Surveys suggest that over 60% of employees claim that their managers do not provide regular performance feedback. Many organisations have an annual performance review process but the long time lag between receiving feedback can result in the employee having difficulty in connecting the feedback with the so-called poor performance. Any benefit of a performance review process may be negated by the conflict avoiding manager in any case because they will not provide accurate, albeit negative feedback. A common outcome of this feedback gap is that the employee’s perception of their own performance is far removed from that of the manager.
There may be a number of drivers for a conflict avoiding manager.
- The manager might see the performance problems as temporary and will simply resolve themselves. Why confront the employee if the problem will go away soon?

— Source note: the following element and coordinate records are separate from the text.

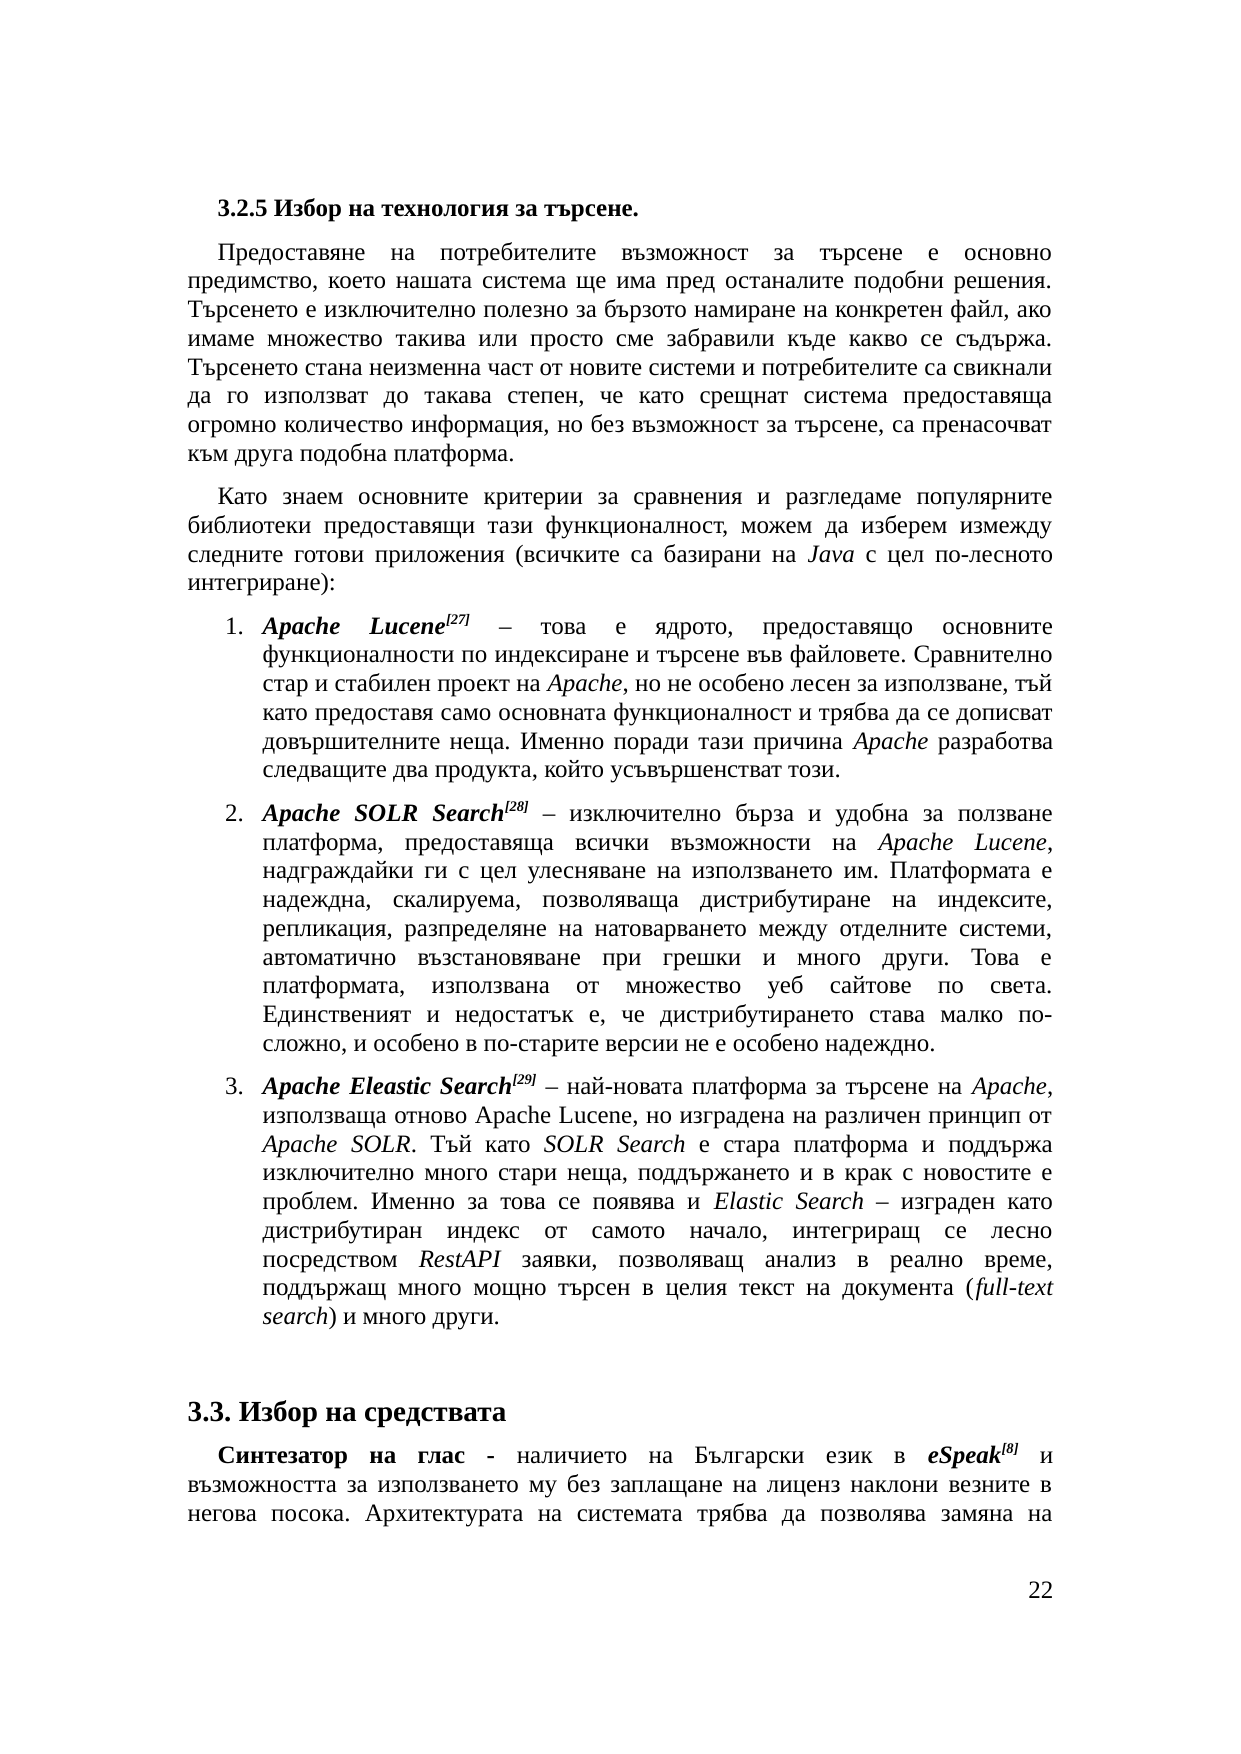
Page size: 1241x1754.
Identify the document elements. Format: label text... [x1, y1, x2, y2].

text Предоставяне на потребителите възможност за търсене е основно предимство, което нашата система ще има пред останалите подобни решения. Търсенето е изключително полезно за бързото намиране на конкретен файл, ако имаме множество такива или просто сме забравили къде какво се съдържа. Търсенето стана неизменна част от новите системи и потребителите са свикнали да го използват до такава степен, че като срещнат система предоставяща огромно количество информация, но без възможност за търсене, са пренасочват към друга подобна платформа. [187, 237, 1053, 467]
subtitle 3.3. Избор на средствата [187, 1394, 1053, 1428]
text Синтезатор на глас - наличието на Български език в eSpeak[8] и възможността за използването му без заплащане на лиценз наклони везните в негова посока. Архитектурата на системата трябва да позволява замяна на [187, 1440, 1053, 1526]
list Apache Eleastic Search[29] – най-новата платформа за търсене на Apache, използваща отново Apache Lucene, но изградена на различен принцип от Apache SOLR. Тъй като SOLR Search е стара платформа и поддържа изключително много стари неща, поддържането и в крак с новостите е проблем. Именно за това се появява и Elastic Search – изграден като дистрибутиран индекс от самото начало, интегриращ се лесно посредством RestAPI заявки, позволяващ анализ в реално време, поддържащ много мощно търсен в целия текст на документа (full-text search) и много други. [225, 1071, 1053, 1330]
list Apache SOLR Search[28] – изключително бърза и удобна за ползване платформа, предоставяща всички възможности на Apache Lucene, надграждайки ги с цел улесняване на използването им. Платформата е надеждна, скалируема, позволяваща дистрибутиране на индексите, репликация, разпределяне на натоварването между отделните системи, автоматично възстановяване при грешки и много други. Това е платформата, използвана от множество уеб сайтове по света. Единственият и недостатък е, че дистрибутирането става малко по-сложно, и особено в по-старите версии не е особено надеждно. [225, 798, 1053, 1057]
text 3.2.5 Избор на технология за търсене. [187, 193, 1053, 222]
text Като знаем основните критерии за сравнения и разгледаме популярните библиотеки предоставящи тази функционалност, можем да изберем измежду следните готови приложения (всичките са базирани на Java с цел по-лесното интегриране): [187, 481, 1053, 596]
list Apache Lucene[27] – това е ядрото, предоставящо основните функционалности по индексиране и търсене във файловете. Сравнително стар и стабилен проект на Apache, но не особено лесен за използване, тъй като предоставя само основната функционалност и трябва да се дописват довършителните неща. Именно поради тази причина Apache разработва следващите два продукта, който усъвършенстват този. [225, 611, 1053, 783]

- The manager is led to believe that the poor performing employee has little control over their performance.
- The manager easily accepts an employee’s excuses for failure or poor performance as a way to avoid providing negative feedback.

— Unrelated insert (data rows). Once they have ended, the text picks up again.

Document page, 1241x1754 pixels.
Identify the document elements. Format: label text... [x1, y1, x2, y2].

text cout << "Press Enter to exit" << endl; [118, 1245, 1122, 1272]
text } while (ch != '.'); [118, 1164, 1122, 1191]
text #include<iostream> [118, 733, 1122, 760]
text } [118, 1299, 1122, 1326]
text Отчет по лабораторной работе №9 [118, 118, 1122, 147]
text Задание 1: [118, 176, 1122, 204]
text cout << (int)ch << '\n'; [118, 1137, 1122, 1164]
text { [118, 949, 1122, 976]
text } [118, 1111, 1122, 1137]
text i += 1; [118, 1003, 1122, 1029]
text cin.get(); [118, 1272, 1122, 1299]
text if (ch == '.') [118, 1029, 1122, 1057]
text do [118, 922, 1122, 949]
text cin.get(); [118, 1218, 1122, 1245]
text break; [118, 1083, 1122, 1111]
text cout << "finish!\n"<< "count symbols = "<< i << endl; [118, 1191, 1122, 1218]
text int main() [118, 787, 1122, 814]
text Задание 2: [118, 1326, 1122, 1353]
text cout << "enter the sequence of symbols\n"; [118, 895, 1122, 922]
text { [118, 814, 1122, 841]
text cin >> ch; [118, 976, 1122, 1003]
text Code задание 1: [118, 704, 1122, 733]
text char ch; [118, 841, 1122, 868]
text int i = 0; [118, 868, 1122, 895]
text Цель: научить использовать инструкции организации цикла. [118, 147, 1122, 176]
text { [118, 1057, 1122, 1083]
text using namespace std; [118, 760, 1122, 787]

- The manager believes that the employee will react defensively to negative feedback.
- The employee’s self esteem and self efficacy may be threatened by the negative feedback.
- The manager has a “nurturing” style of leadership and desires to be supportive regardless of the facts.
- The manager has a strong need for approval of the employees.
Strategies for the conflict avoiding manager
1. Understand the employee’s use of self-serving bias.
2. Understand all potential causes of poor performance.
3. Increase psychological distance to gain objectivity.
4. Practice active listening and let the employee control the dialogue.
5. Understand that negative feedback can be non-threatening.
6. Give negative feedback in a timely manner so the employee can make the connection. Always give negative feedback privately.
7. Maintain a learning mindset.
8. Make use of a rehearsed script to reduce discomfort levels.
9. Follow the “DASR” framework (describe, acknowledge, specify, reaffirm)
10. It’s all about ownership.
The DASR plan in particular is very useful for the conflict avoiding manager. It is a framework often seen in management programs and also used for family counselling. This feedback strategy will provide the manager a script which will assist to reduce the discomfort in providing negative feedback. An example of how is works is as follows.
Describe – You are consistently failing to return reports to me by the due date.
Acknowledge – This is very frustrating for me as I need to provide collated reports to our client.
Specify – I would really appreciate it if you could provide all reports to me by the due date.
Reaffirm – You are an important member of our team and I need your valued input to ensure our reports of a high standard.
The views expressed in this post are those of the author and do not reflect those of other individuals or organisations.